Des chercheurs du MIT, du Lincoln Laboratory et d’universités aux États-Unis et en Corée du Sud publient dans Nature une méthode pour créer un supraconducteur ultrafin stable à l’air. La technique consiste à faire croître du diséléniure de niobium sous une couche de graphène, produisant un film lisse, continu et exploitable à l’échelle du wafer.
Niobium diséléniure monolayer protégé par graphène sur wafer
Les équipes ont placé une couche de graphène sur un substrat SiO2, puis introduit des précurseurs pour former le NbSe2 dans l’espace intercalé. Le résultat est une couche monomoléculaire de niobium diséléniure encapsulée, dont la surface reste exempte d’oxydation après exposition à l’air.
Ce procédé crée un film uniforme sur des surfaces larges, avec une rugosité réduite et une continuité électronique compatible avec la fabrication industrielle. Les auteurs montrent des mesures indiquant une conservation des caractéristiques supraconductrices comparables aux échantillons protégés en environnement inerte.

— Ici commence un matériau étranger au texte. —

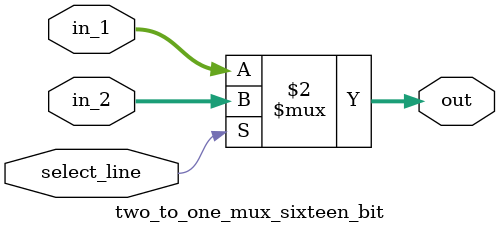
<source format=v>
`timescale 1ns / 1ps
module two_to_one_mux_sixteen_bit(
    input [15:0] in_1,
    input [15:0] in_2,
    input select_line,
    output [15:0] out
    );
	 assign out = (select_line==0)?in_1:in_2;
endmodule

</source>
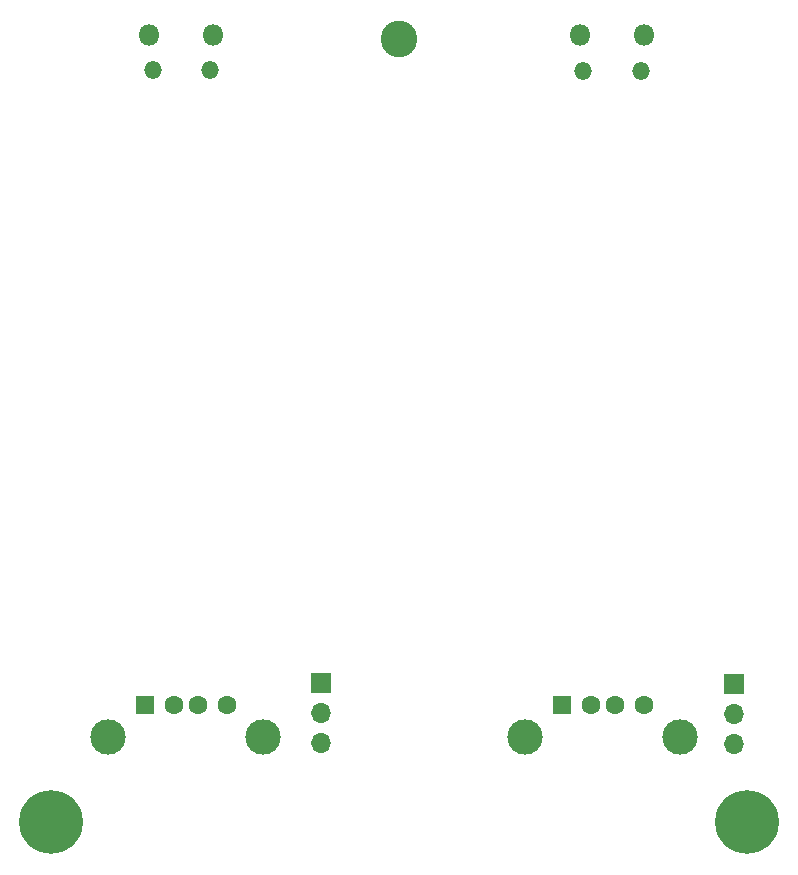
<source format=gbr>
%TF.GenerationSoftware,KiCad,Pcbnew,7.0.9*%
%TF.CreationDate,2024-01-21T01:35:17+01:00*%
%TF.ProjectId,DeskHop,4465736b-486f-4702-9e6b-696361645f70,rev?*%
%TF.SameCoordinates,Original*%
%TF.FileFunction,Soldermask,Bot*%
%TF.FilePolarity,Negative*%
%FSLAX46Y46*%
G04 Gerber Fmt 4.6, Leading zero omitted, Abs format (unit mm)*
G04 Created by KiCad (PCBNEW 7.0.9) date 2024-01-21 01:35:17*
%MOMM*%
%LPD*%
G01*
G04 APERTURE LIST*
%ADD10O,1.800000X1.800000*%
%ADD11O,1.500000X1.500000*%
%ADD12C,3.100000*%
%ADD13R,1.600000X1.500000*%
%ADD14C,1.600000*%
%ADD15C,3.000000*%
%ADD16R,1.700000X1.700000*%
%ADD17O,1.700000X1.700000*%
%ADD18C,5.400000*%
G04 APERTURE END LIST*
D10*
%TO.C,U1*%
X82619000Y-44834000D03*
D11*
X82919000Y-47864000D03*
X87769000Y-47864000D03*
D10*
X88069000Y-44834000D03*
%TD*%
%TO.C,U2*%
X46160523Y-44818249D03*
D11*
X46460523Y-47848249D03*
X51310523Y-47848249D03*
D10*
X51610523Y-44818249D03*
%TD*%
D12*
%TO.C,H3*%
X67310000Y-45212000D03*
%TD*%
D13*
%TO.C,J4*%
X45776000Y-101574000D03*
D14*
X48276000Y-101574000D03*
X50276000Y-101574000D03*
X52776000Y-101574000D03*
D15*
X42706000Y-104284000D03*
X55846000Y-104284000D03*
%TD*%
D16*
%TO.C,J3*%
X95667537Y-99795757D03*
D17*
X95667537Y-102335757D03*
X95667537Y-104875757D03*
%TD*%
D12*
%TO.C,H2*%
X96774000Y-111506000D03*
D18*
X96774000Y-111506000D03*
%TD*%
D13*
%TO.C,J1*%
X81082000Y-101574000D03*
D14*
X83582000Y-101574000D03*
X85582000Y-101574000D03*
X88082000Y-101574000D03*
D15*
X78012000Y-104284000D03*
X91152000Y-104284000D03*
%TD*%
D12*
%TO.C,H1*%
X37846000Y-111506000D03*
D18*
X37846000Y-111506000D03*
%TD*%
D16*
%TO.C,J2*%
X60731042Y-99717876D03*
D17*
X60731042Y-102257876D03*
X60731042Y-104797876D03*
%TD*%
M02*

</source>
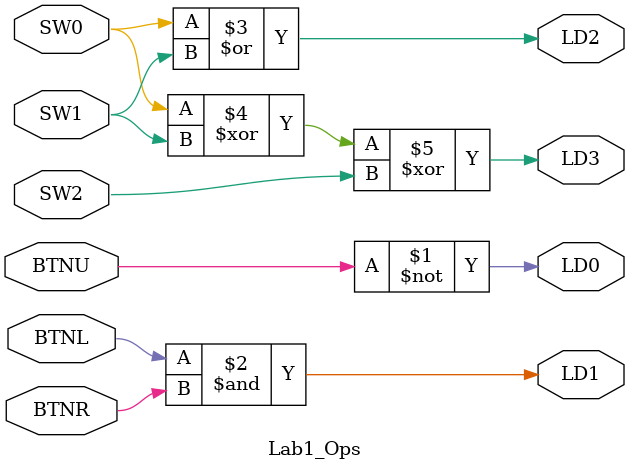
<source format=v>
`timescale 1ns / 1ps


module Lab1_Ops(
    input BTNU,
    output LD0,
    input BTNL,
    input BTNR,
    output LD1,
    input SW0,
    input SW1,
    input SW2,
    output LD2,
    output LD3
    );
    
    assign LD0 = ~BTNU;
    assign LD1 = BTNL & BTNR;
    assign LD2 = SW0 | SW1;
    assign LD3 = SW0 ^ SW1 ^ SW2;
    
endmodule

</source>
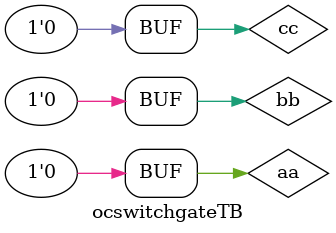
<source format=v>
`timescale 1ns/1ns
module ocswitchgateTB ();
reg aa,bb,cc;
wire ys0,ys1,yg0,yg1;
OC3ingate UUT1(.a(aa),.b(bb),.c(cc),.y0(yg0),.y1(yg1));
oc3inswitch UUT2(.a(aa),.b(bb),.c(cc),.y0(ys0),.y1(ys1));
initial begin 
#500 aa=0 ; bb=0; cc=0;
#500 aa=0 ; bb=0; cc=1;
#500 aa=0 ; bb=1; cc=0;
#500 aa=0 ; bb=1; cc=1;
#500 aa=1 ; bb=0; cc=0;
#500 aa=1 ; bb=0; cc=1;
#500 aa=1 ; bb=1; cc=0;
#500 aa=1 ; bb=1; cc=1;
#500 aa=0 ; bb=0; cc=0;

end
endmodule

</source>
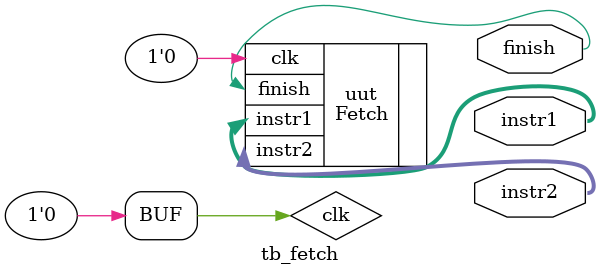
<source format=sv>
`timescale 1ns / 1ps

module tb_fetch(
	output reg[31:0] instr1,
	output reg[31:0] instr2,
	output reg finish
);

	reg clk;
	
	Fetch uut (
		.clk(clk),
		.instr1(instr1),
		.instr2(instr2),
		.finish(finish)
	);

	initial begin
		// Initialize Inputs
		clk = 0;
		// Wait 100 ns for global reset to finish
		#100;
        
		// Add stimulus here
		for(integer i = 0; i < 500; i++) begin
			#10 clk = ~clk;
		end
	end
      
endmodule


</source>
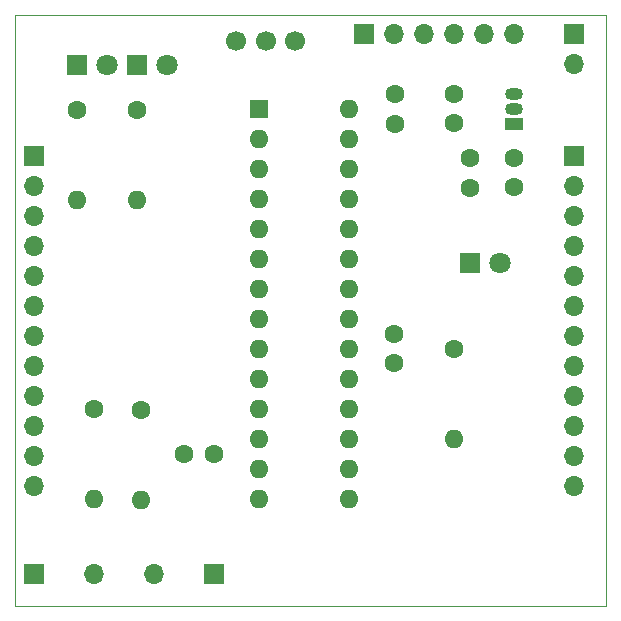
<source format=gbr>
%TF.GenerationSoftware,KiCad,Pcbnew,7.0.1-0*%
%TF.CreationDate,2023-04-19T13:51:38-05:00*%
%TF.ProjectId,ME 433 HW3,4d452034-3333-4204-9857-332e6b696361,rev?*%
%TF.SameCoordinates,Original*%
%TF.FileFunction,Soldermask,Bot*%
%TF.FilePolarity,Negative*%
%FSLAX46Y46*%
G04 Gerber Fmt 4.6, Leading zero omitted, Abs format (unit mm)*
G04 Created by KiCad (PCBNEW 7.0.1-0) date 2023-04-19 13:51:38*
%MOMM*%
%LPD*%
G01*
G04 APERTURE LIST*
%ADD10C,1.600000*%
%ADD11O,1.600000X1.600000*%
%ADD12R,1.700000X1.700000*%
%ADD13O,1.700000X1.700000*%
%ADD14R,1.500000X1.050000*%
%ADD15O,1.500000X1.050000*%
%ADD16R,1.800000X1.800000*%
%ADD17C,1.800000*%
%ADD18R,1.600000X1.600000*%
%ADD19C,1.700000*%
%TA.AperFunction,Profile*%
%ADD20C,0.100000*%
%TD*%
G04 APERTURE END LIST*
D10*
%TO.C,R4*%
X105174367Y-108020640D03*
D11*
X105174367Y-115640640D03*
%TD*%
D10*
%TO.C,C4*%
X137160000Y-106680000D03*
X137160000Y-109180000D03*
%TD*%
D12*
%TO.C,J1*%
X147320000Y-101600000D03*
D13*
X147320000Y-104140000D03*
%TD*%
D14*
%TO.C,U2*%
X142240000Y-109220000D03*
D15*
X142240000Y-107950000D03*
X142240000Y-106680000D03*
%TD*%
D16*
%TO.C,D1*%
X138455683Y-121026425D03*
D17*
X140995683Y-121026425D03*
%TD*%
D10*
%TO.C,C5*%
X142196489Y-112093623D03*
X142196489Y-114593623D03*
%TD*%
%TO.C,C1*%
X116800000Y-137160000D03*
X114300000Y-137160000D03*
%TD*%
D16*
%TO.C,D3*%
X110254367Y-104210640D03*
D17*
X112794367Y-104210640D03*
%TD*%
D12*
%TO.C,J3*%
X147320000Y-111960000D03*
D13*
X147320000Y-114500000D03*
X147320000Y-117040000D03*
X147320000Y-119580000D03*
X147320000Y-122120000D03*
X147320000Y-124660000D03*
X147320000Y-127200000D03*
X147320000Y-129740000D03*
X147320000Y-132280000D03*
X147320000Y-134820000D03*
X147320000Y-137360000D03*
X147320000Y-139900000D03*
%TD*%
D10*
%TO.C,C3*%
X132080000Y-127000000D03*
X132080000Y-129500000D03*
%TD*%
%TO.C,R5*%
X110254367Y-108020640D03*
D11*
X110254367Y-115640640D03*
%TD*%
D10*
%TO.C,R2*%
X106680000Y-133350000D03*
D11*
X106680000Y-140970000D03*
%TD*%
D12*
%TO.C,SW2*%
X101600000Y-147320000D03*
D13*
X106680000Y-147320000D03*
%TD*%
D16*
%TO.C,D2*%
X105174367Y-104210640D03*
D17*
X107714367Y-104210640D03*
%TD*%
D10*
%TO.C,C2*%
X132120000Y-106720000D03*
X132120000Y-109220000D03*
%TD*%
D12*
%TO.C,SW3*%
X116840000Y-147320000D03*
D13*
X111760000Y-147320000D03*
%TD*%
D12*
%TO.C,J4*%
X129540000Y-101600000D03*
D13*
X132080000Y-101600000D03*
X134620000Y-101600000D03*
X137160000Y-101600000D03*
X139700000Y-101600000D03*
X142240000Y-101600000D03*
%TD*%
D10*
%TO.C,R3*%
X110640135Y-133409684D03*
D11*
X110640135Y-141029684D03*
%TD*%
D18*
%TO.C,U1*%
X120660000Y-107935000D03*
D11*
X120660000Y-110475000D03*
X120660000Y-113015000D03*
X120660000Y-115555000D03*
X120660000Y-118095000D03*
X120660000Y-120635000D03*
X120660000Y-123175000D03*
X120660000Y-125715000D03*
X120660000Y-128255000D03*
X120660000Y-130795000D03*
X120660000Y-133335000D03*
X120660000Y-135875000D03*
X120660000Y-138415000D03*
X120660000Y-140955000D03*
X128280000Y-140955000D03*
X128280000Y-138415000D03*
X128280000Y-135875000D03*
X128280000Y-133335000D03*
X128280000Y-130795000D03*
X128280000Y-128255000D03*
X128280000Y-125715000D03*
X128280000Y-123175000D03*
X128280000Y-120635000D03*
X128280000Y-118095000D03*
X128280000Y-115555000D03*
X128280000Y-113015000D03*
X128280000Y-110475000D03*
X128280000Y-107935000D03*
%TD*%
D10*
%TO.C,C6*%
X138526626Y-112141284D03*
X138526626Y-114641284D03*
%TD*%
D19*
%TO.C,SW1*%
X118692852Y-102213822D03*
X121192852Y-102213822D03*
X123692852Y-102213822D03*
%TD*%
D10*
%TO.C,R1*%
X137160000Y-128270000D03*
D11*
X137160000Y-135890000D03*
%TD*%
D12*
%TO.C,J2*%
X101600000Y-111960000D03*
D13*
X101600000Y-114500000D03*
X101600000Y-117040000D03*
X101600000Y-119580000D03*
X101600000Y-122120000D03*
X101600000Y-124660000D03*
X101600000Y-127200000D03*
X101600000Y-129740000D03*
X101600000Y-132280000D03*
X101600000Y-134820000D03*
X101600000Y-137360000D03*
X101600000Y-139900000D03*
%TD*%
D20*
X100000000Y-100000000D02*
X150000000Y-100000000D01*
X150000000Y-150000000D01*
X100000000Y-150000000D01*
X100000000Y-100000000D01*
M02*

</source>
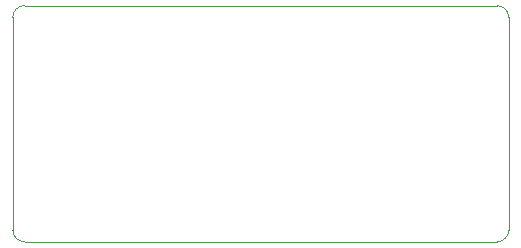
<source format=gbr>
%TF.GenerationSoftware,KiCad,Pcbnew,8.0.6*%
%TF.CreationDate,2024-12-17T20:27:34+00:00*%
%TF.ProjectId,003-UART-1602,3030332d-5541-4525-942d-313630322e6b,MkI*%
%TF.SameCoordinates,Original*%
%TF.FileFunction,Profile,NP*%
%FSLAX46Y46*%
G04 Gerber Fmt 4.6, Leading zero omitted, Abs format (unit mm)*
G04 Created by KiCad (PCBNEW 8.0.6) date 2024-12-17 20:27:34*
%MOMM*%
%LPD*%
G01*
G04 APERTURE LIST*
%TA.AperFunction,Profile*%
%ADD10C,0.050000*%
%TD*%
G04 APERTURE END LIST*
D10*
X72020000Y-61250000D02*
G75*
G02*
X73020000Y-62250000I0J-1000000D01*
G01*
X73020000Y-80250000D02*
G75*
G02*
X72020000Y-81250000I-1000000J0D01*
G01*
X31020000Y-62250000D02*
G75*
G02*
X32020000Y-61250000I1000000J0D01*
G01*
X32020000Y-81250000D02*
G75*
G02*
X31020000Y-80250000I0J1000000D01*
G01*
X72020000Y-61250000D02*
X32020000Y-61250000D01*
X73020000Y-80250000D02*
X73020000Y-62250000D01*
X32020000Y-81250000D02*
X72020000Y-81250000D01*
X31020000Y-62250000D02*
X31020000Y-80250000D01*
M02*

</source>
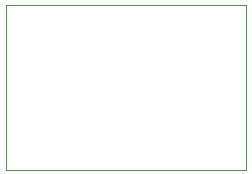
<source format=gm1>
%TF.GenerationSoftware,KiCad,Pcbnew,(5.1.10)-1*%
%TF.CreationDate,2021-10-03T13:09:16-04:00*%
%TF.ProjectId,ATTEN1,41545445-4e31-42e6-9b69-6361645f7063,rev?*%
%TF.SameCoordinates,Original*%
%TF.FileFunction,Profile,NP*%
%FSLAX46Y46*%
G04 Gerber Fmt 4.6, Leading zero omitted, Abs format (unit mm)*
G04 Created by KiCad (PCBNEW (5.1.10)-1) date 2021-10-03 13:09:16*
%MOMM*%
%LPD*%
G01*
G04 APERTURE LIST*
%TA.AperFunction,Profile*%
%ADD10C,0.050000*%
%TD*%
G04 APERTURE END LIST*
D10*
X48260000Y-36830000D02*
X48260000Y-22860000D01*
X27940000Y-36830000D02*
X48260000Y-36830000D01*
X27940000Y-22860000D02*
X27940000Y-36830000D01*
X27940000Y-22860000D02*
X48260000Y-22860000D01*
M02*

</source>
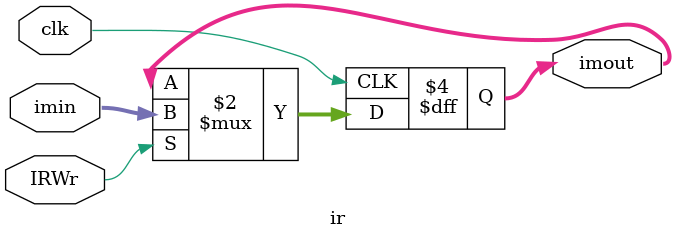
<source format=v>
module ir(input [31:0] imin,  
         input IRWr,  
         input clk, 
         output reg [31:0] imout);
always @(negedge clk) begin
        if(IRWr) imout <= imin;  
end
endmodule

</source>
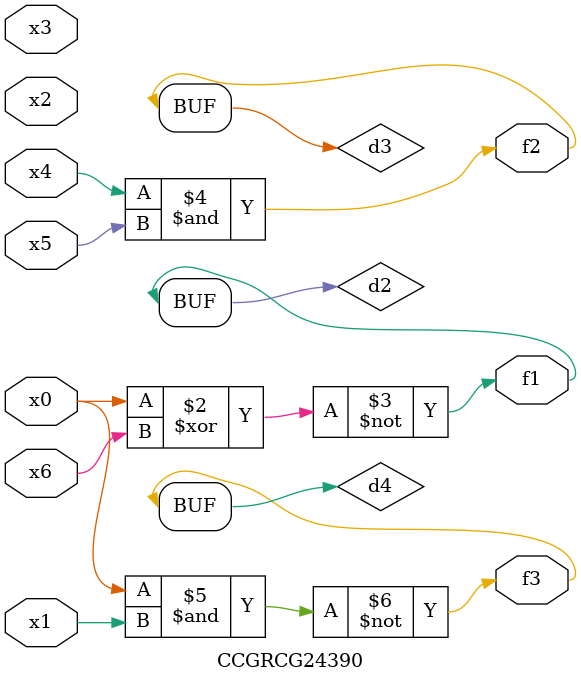
<source format=v>
module CCGRCG24390(
	input x0, x1, x2, x3, x4, x5, x6,
	output f1, f2, f3
);

	wire d1, d2, d3, d4;

	nor (d1, x0);
	xnor (d2, x0, x6);
	and (d3, x4, x5);
	nand (d4, x0, x1);
	assign f1 = d2;
	assign f2 = d3;
	assign f3 = d4;
endmodule

</source>
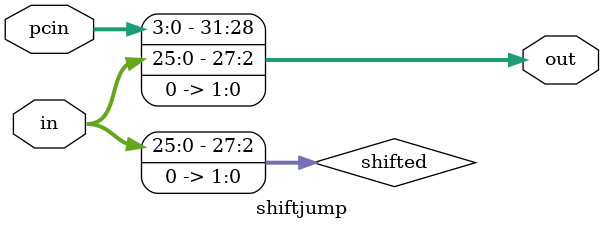
<source format=v>
module shiftjump(out,in,pcin);//it takes instructor [25:0] and pc+4 [31:28] and gives 2 shifted version
output [31:0] out;
input [25:0] in;
input [3:0] pcin;
wire [27:0] shifted;
assign shifted=in<<2;//shifts by 2
assign out = {pcin,shifted};//concatenates
endmodule

</source>
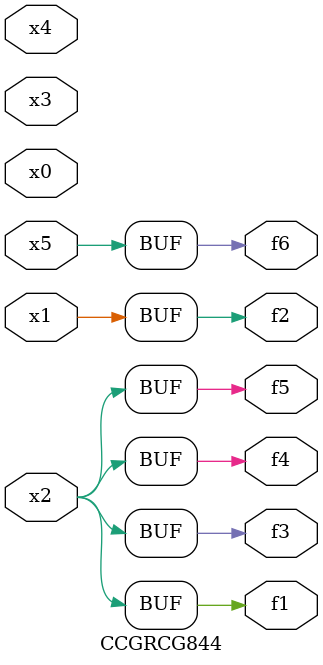
<source format=v>
module CCGRCG844(
	input x0, x1, x2, x3, x4, x5,
	output f1, f2, f3, f4, f5, f6
);
	assign f1 = x2;
	assign f2 = x1;
	assign f3 = x2;
	assign f4 = x2;
	assign f5 = x2;
	assign f6 = x5;
endmodule

</source>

Inductance cinétique élevée: atout pour les circuits quantiques
Le NbSe2 monolayer présente une inductance cinétique notable, permettant de stocker de l’énergie inductive dans de très petites zones. Cette propriété est recherchée pour remplacer des réseaux complexes de jonctions Josephson dans certains dispositifs quantiques.
Les mesures rapportées montrent une inductance par carré supérieure à celle de nombreux films métalliques conventionnels, ce qui offre une voie pour miniaturiser des résonateurs et éléments d’interface pour qubits sans multiplier les composants.
Comparaison technique: méthodes classiques vs croissance sous graphène
Avant ce travail, la fabrication de 2D superconductors nécessitait une synthèse sous atmosphère inerte puis un transfert et encapsulation rapides, avec un risque d’oxydation immédiat. La nouvelle méthode inverse l’ordre: graphène d’abord, croissance ensuite, limitant l’exposition.
Dans un tableau, on compare les paramètres clés: continuité de film, stabilité à l’air, reproductibilité et compatibilité wafer-scale. Les résultats favorisent la croissance sous graphène sur l’ensemble de ces critères.
| Critère | Méthodes classiques | Croissance sous graphène (article) |
|---|---|---|
| Continuité du film | Locale, souvent fragmentée | Lisse et continue sur wafer |
| Stabilité à l’air | Faible, oxydation rapide | Stable, protégée par graphène |
| Reproductibilité | Variable, conditions strictes | Améliorée, moins d’opérations sensibles |
| Compatibilité industrielle | Difficile à grande échelle | Prometteuse pour wafer-scale |
Intégration expérimentale: démonstrateurs et mesures
Les équipes du MIT et du Lincoln Laboratory ont intégré le film dans des micro-résonateurs supraconducteurs et effectué des mesures de transport et spectroscopiques. Les températures critiques et les courants critiques restent comparables aux références en laboratoire.
Les expériences montrent aussi une bonne homogénéité de conductance sur des zones millimétriques, ce qui facilite l’alignement avec des processus lithographiques pour circuits quantiques complexes.
Perspectives industrielles: fabrication à grande échelle de composants quantiques
En remplaçant des réseaux de jonctions par un film compact de NbSe2, on réduit la complexité de montage des circuits supraconducteurs. Les auteurs évoquent une production compatible avec des standards wafer-scale et des rendements accrus.
Si l’industrialisation confirme la reproductibilité, la technique pourrait accélérer la production de résonateurs, filtres et éléments inductifs pour des plateformes quantiques commerciales.